--- Dataset entries Enclosed Below ---

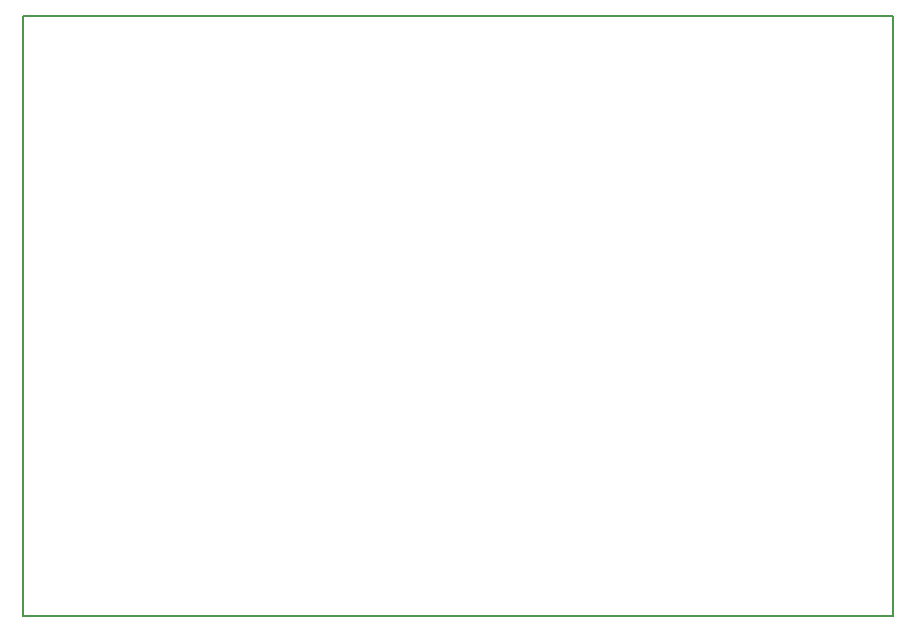
<source format=gbr>
%TF.GenerationSoftware,KiCad,Pcbnew,5.99.0-unknown-71ab42e60~106~ubuntu18.04.1*%
%TF.CreationDate,2021-01-06T07:49:34+01:00*%
%TF.ProjectId,tosta,746f7374-612e-46b6-9963-61645f706362,A*%
%TF.SameCoordinates,Original*%
%TF.FileFunction,Profile,NP*%
%FSLAX46Y46*%
G04 Gerber Fmt 4.6, Leading zero omitted, Abs format (unit mm)*
G04 Created by KiCad (PCBNEW 5.99.0-unknown-71ab42e60~106~ubuntu18.04.1) date 2021-01-06 07:49:34*
%MOMM*%
%LPD*%
G01*
G04 APERTURE LIST*
%TA.AperFunction,Profile*%
%ADD10C,0.200000*%
%TD*%
G04 APERTURE END LIST*
D10*
X47460000Y-47460000D02*
X121120000Y-47460000D01*
X121120000Y-98260000D02*
X47460000Y-98260000D01*
X47460000Y-98260000D02*
X47460000Y-47460000D01*
X121120000Y-47460000D02*
X121120000Y-98260000D01*
M02*

</source>
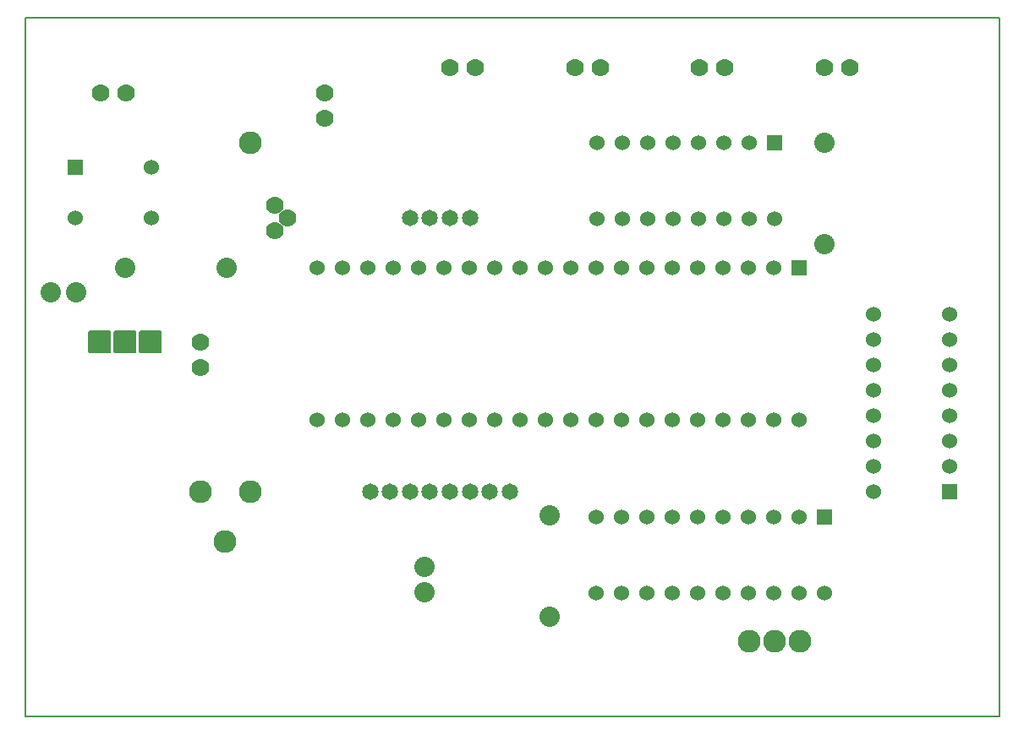
<source format=gbr>
G04 PROTEUS GERBER X2 FILE*
%TF.GenerationSoftware,Labcenter,Proteus,8.12-SP0-Build30713*%
%TF.CreationDate,2021-06-08T09:13:02+00:00*%
%TF.FileFunction,Soldermask,Top*%
%TF.FilePolarity,Negative*%
%TF.Part,Single*%
%TF.SameCoordinates,{86e273a1-3906-477b-930b-e3e2f8447d5b}*%
%FSLAX45Y45*%
%MOMM*%
G01*
%TA.AperFunction,Material*%
%ADD21C,1.778000*%
%AMPPAD014*
4,1,36,
0.762000,0.635000,
0.762000,-0.635000,
0.759470,-0.660970,
0.752200,-0.684980,
0.740650,-0.706580,
0.725290,-0.725290,
0.706570,-0.740650,
0.684980,-0.752200,
0.660970,-0.759470,
0.635000,-0.762000,
-0.635000,-0.762000,
-0.660970,-0.759470,
-0.684980,-0.752200,
-0.706570,-0.740650,
-0.725290,-0.725290,
-0.740650,-0.706580,
-0.752200,-0.684980,
-0.759470,-0.660970,
-0.762000,-0.635000,
-0.762000,0.635000,
-0.759470,0.660970,
-0.752200,0.684980,
-0.740650,0.706580,
-0.725290,0.725290,
-0.706570,0.740650,
-0.684980,0.752200,
-0.660970,0.759470,
-0.635000,0.762000,
0.635000,0.762000,
0.660970,0.759470,
0.684980,0.752200,
0.706570,0.740650,
0.725290,0.725290,
0.740650,0.706580,
0.752200,0.684980,
0.759470,0.660970,
0.762000,0.635000,
0*%
%TA.AperFunction,Material*%
%ADD22PPAD014*%
%ADD23C,1.524000*%
%TA.AperFunction,Material*%
%ADD24C,2.032000*%
%AMPPAD017*
4,1,36,
-1.016000,1.143000,
1.016000,1.143000,
1.041970,1.140470,
1.065980,1.133200,
1.087580,1.121650,
1.106290,1.106290,
1.121650,1.087570,
1.133200,1.065980,
1.140470,1.041970,
1.143000,1.016000,
1.143000,-1.016000,
1.140470,-1.041970,
1.133200,-1.065980,
1.121650,-1.087570,
1.106290,-1.106290,
1.087580,-1.121650,
1.065980,-1.133200,
1.041970,-1.140470,
1.016000,-1.143000,
-1.016000,-1.143000,
-1.041970,-1.140470,
-1.065980,-1.133200,
-1.087580,-1.121650,
-1.106290,-1.106290,
-1.121650,-1.087570,
-1.133200,-1.065980,
-1.140470,-1.041970,
-1.143000,-1.016000,
-1.143000,1.016000,
-1.140470,1.041970,
-1.133200,1.065980,
-1.121650,1.087570,
-1.106290,1.106290,
-1.087580,1.121650,
-1.065980,1.133200,
-1.041970,1.140470,
-1.016000,1.143000,
0*%
%TA.AperFunction,Material*%
%ADD25PPAD017*%
%AMPPAD018*
4,1,36,
0.635000,-0.762000,
-0.635000,-0.762000,
-0.660970,-0.759470,
-0.684980,-0.752200,
-0.706580,-0.740650,
-0.725290,-0.725290,
-0.740650,-0.706570,
-0.752200,-0.684980,
-0.759470,-0.660970,
-0.762000,-0.635000,
-0.762000,0.635000,
-0.759470,0.660970,
-0.752200,0.684980,
-0.740650,0.706570,
-0.725290,0.725290,
-0.706580,0.740650,
-0.684980,0.752200,
-0.660970,0.759470,
-0.635000,0.762000,
0.635000,0.762000,
0.660970,0.759470,
0.684980,0.752200,
0.706580,0.740650,
0.725290,0.725290,
0.740650,0.706570,
0.752200,0.684980,
0.759470,0.660970,
0.762000,0.635000,
0.762000,-0.635000,
0.759470,-0.660970,
0.752200,-0.684980,
0.740650,-0.706570,
0.725290,-0.725290,
0.706580,-0.740650,
0.684980,-0.752200,
0.660970,-0.759470,
0.635000,-0.762000,
0*%
%TA.AperFunction,Material*%
%ADD26PPAD018*%
%TA.AperFunction,Material*%
%ADD27C,2.286000*%
%TA.AperFunction,Material*%
%ADD28C,1.651000*%
%TA.AperFunction,Profile*%
%ADD19C,0.203200*%
%TD.AperFunction*%
D21*
X-13250000Y+10000000D03*
X-12996000Y+10000000D03*
D22*
X-13500000Y+9250000D03*
D23*
X-13500000Y+8742000D03*
X-12738000Y+9250000D03*
X-12738000Y+8742000D03*
D24*
X-13750000Y+8000000D03*
X-13496000Y+8000000D03*
D25*
X-13254000Y+7500000D03*
X-13000000Y+7500000D03*
X-12746000Y+7500000D03*
D24*
X-13000000Y+8250000D03*
X-11984000Y+8250000D03*
D21*
X-12250000Y+7500000D03*
X-12250000Y+7246000D03*
D26*
X-6250000Y+8250000D03*
D23*
X-6504000Y+8250000D03*
X-6758000Y+8250000D03*
X-7012000Y+8250000D03*
X-7266000Y+8250000D03*
X-7520000Y+8250000D03*
X-7774000Y+8250000D03*
X-8028000Y+8250000D03*
X-8282000Y+8250000D03*
X-8536000Y+8250000D03*
X-8790000Y+8250000D03*
X-9044000Y+8250000D03*
X-9298000Y+8250000D03*
X-9552000Y+8250000D03*
X-9806000Y+8250000D03*
X-10060000Y+8250000D03*
X-10314000Y+8250000D03*
X-10568000Y+8250000D03*
X-10822000Y+8250000D03*
X-11076000Y+8250000D03*
X-11076000Y+6726000D03*
X-10822000Y+6726000D03*
X-10568000Y+6726000D03*
X-10314000Y+6726000D03*
X-10060000Y+6726000D03*
X-9806000Y+6726000D03*
X-9552000Y+6726000D03*
X-9298000Y+6726000D03*
X-9044000Y+6726000D03*
X-8790000Y+6726000D03*
X-8536000Y+6726000D03*
X-8282000Y+6726000D03*
X-8028000Y+6726000D03*
X-7774000Y+6726000D03*
X-7520000Y+6726000D03*
X-7266000Y+6726000D03*
X-7012000Y+6726000D03*
X-6758000Y+6726000D03*
X-6504000Y+6726000D03*
X-6250000Y+6726000D03*
D21*
X-11500000Y+8877000D03*
X-11373000Y+8750000D03*
X-11500000Y+8623000D03*
X-11000000Y+10000000D03*
X-11000000Y+9746000D03*
D27*
X-11750000Y+9500000D03*
D26*
X-6000000Y+5750000D03*
D23*
X-6254000Y+5750000D03*
X-6508000Y+5750000D03*
X-6762000Y+5750000D03*
X-7016000Y+5750000D03*
X-7270000Y+5750000D03*
X-7524000Y+5750000D03*
X-7778000Y+5750000D03*
X-8032000Y+5750000D03*
X-8286000Y+5750000D03*
X-8286000Y+4988000D03*
X-8032000Y+4988000D03*
X-7778000Y+4988000D03*
X-7524000Y+4988000D03*
X-7270000Y+4988000D03*
X-7016000Y+4988000D03*
X-6762000Y+4988000D03*
X-6508000Y+4988000D03*
X-6254000Y+4988000D03*
X-6000000Y+4988000D03*
D22*
X-4750000Y+6000000D03*
D23*
X-4750000Y+6254000D03*
X-4750000Y+6508000D03*
X-4750000Y+6762000D03*
X-4750000Y+7016000D03*
X-4750000Y+7270000D03*
X-4750000Y+7524000D03*
X-4750000Y+7778000D03*
X-5512000Y+7778000D03*
X-5512000Y+7524000D03*
X-5512000Y+7270000D03*
X-5512000Y+7016000D03*
X-5512000Y+6762000D03*
X-5512000Y+6508000D03*
X-5512000Y+6254000D03*
X-5512000Y+6000000D03*
D26*
X-6500000Y+9500000D03*
D23*
X-6754000Y+9500000D03*
X-7008000Y+9500000D03*
X-7262000Y+9500000D03*
X-7516000Y+9500000D03*
X-7770000Y+9500000D03*
X-8024000Y+9500000D03*
X-8278000Y+9500000D03*
X-8278000Y+8738000D03*
X-8024000Y+8738000D03*
X-7770000Y+8738000D03*
X-7516000Y+8738000D03*
X-7262000Y+8738000D03*
X-7008000Y+8738000D03*
X-6754000Y+8738000D03*
X-6500000Y+8738000D03*
D21*
X-6000000Y+10250000D03*
X-5746000Y+10250000D03*
X-7250000Y+10250000D03*
X-6996000Y+10250000D03*
X-8500000Y+10250000D03*
X-8246000Y+10250000D03*
X-9750000Y+10250000D03*
X-9496000Y+10250000D03*
D24*
X-8750000Y+4750000D03*
X-8750000Y+5766000D03*
X-10000000Y+5250000D03*
X-10000000Y+4996000D03*
D27*
X-12250000Y+6000000D03*
X-12000000Y+5500000D03*
X-11750000Y+6000000D03*
D24*
X-6000000Y+9500000D03*
X-6000000Y+8484000D03*
D27*
X-6246000Y+4500000D03*
X-6500000Y+4500000D03*
X-6754000Y+4500000D03*
D28*
X-10550000Y+6000000D03*
X-10350000Y+6000000D03*
X-10150000Y+6000000D03*
X-9950000Y+6000000D03*
X-9750000Y+6000000D03*
X-9550000Y+6000000D03*
X-9350000Y+6000000D03*
X-9150000Y+6000000D03*
X-9550000Y+8750000D03*
X-9750000Y+8750000D03*
X-9950000Y+8750000D03*
X-10150000Y+8750000D03*
D19*
X-14000000Y+3750000D02*
X-4250000Y+3750000D01*
X-4250000Y+10750000D01*
X-14000000Y+10750000D01*
X-14000000Y+3750000D01*
M02*

</source>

--- End of Enclosed Dataset entries ---

- **Task prompt**: Give back the records above exactly, limited to the lines between the one holding "X-10568000Y+6726000D03*" and the one holding "X-8278000Y+9500000D03*", inclusive.

- **Response area**:
X-10568000Y+6726000D03*
X-10314000Y+6726000D03*
X-10060000Y+6726000D03*
X-9806000Y+6726000D03*
X-9552000Y+6726000D03*
X-9298000Y+6726000D03*
X-9044000Y+6726000D03*
X-8790000Y+6726000D03*
X-8536000Y+6726000D03*
X-8282000Y+6726000D03*
X-8028000Y+6726000D03*
X-7774000Y+6726000D03*
X-7520000Y+6726000D03*
X-7266000Y+6726000D03*
X-7012000Y+6726000D03*
X-6758000Y+6726000D03*
X-6504000Y+6726000D03*
X-6250000Y+6726000D03*
D21*
X-11500000Y+8877000D03*
X-11373000Y+8750000D03*
X-11500000Y+8623000D03*
X-11000000Y+10000000D03*
X-11000000Y+9746000D03*
D27*
X-11750000Y+9500000D03*
D26*
X-6000000Y+5750000D03*
D23*
X-6254000Y+5750000D03*
X-6508000Y+5750000D03*
X-6762000Y+5750000D03*
X-7016000Y+5750000D03*
X-7270000Y+5750000D03*
X-7524000Y+5750000D03*
X-7778000Y+5750000D03*
X-8032000Y+5750000D03*
X-8286000Y+5750000D03*
X-8286000Y+4988000D03*
X-8032000Y+4988000D03*
X-7778000Y+4988000D03*
X-7524000Y+4988000D03*
X-7270000Y+4988000D03*
X-7016000Y+4988000D03*
X-6762000Y+4988000D03*
X-6508000Y+4988000D03*
X-6254000Y+4988000D03*
X-6000000Y+4988000D03*
D22*
X-4750000Y+6000000D03*
D23*
X-4750000Y+6254000D03*
X-4750000Y+6508000D03*
X-4750000Y+6762000D03*
X-4750000Y+7016000D03*
X-4750000Y+7270000D03*
X-4750000Y+7524000D03*
X-4750000Y+7778000D03*
X-5512000Y+7778000D03*
X-5512000Y+7524000D03*
X-5512000Y+7270000D03*
X-5512000Y+7016000D03*
X-5512000Y+6762000D03*
X-5512000Y+6508000D03*
X-5512000Y+6254000D03*
X-5512000Y+6000000D03*
D26*
X-6500000Y+9500000D03*
D23*
X-6754000Y+9500000D03*
X-7008000Y+9500000D03*
X-7262000Y+9500000D03*
X-7516000Y+9500000D03*
X-7770000Y+9500000D03*
X-8024000Y+9500000D03*
X-8278000Y+9500000D03*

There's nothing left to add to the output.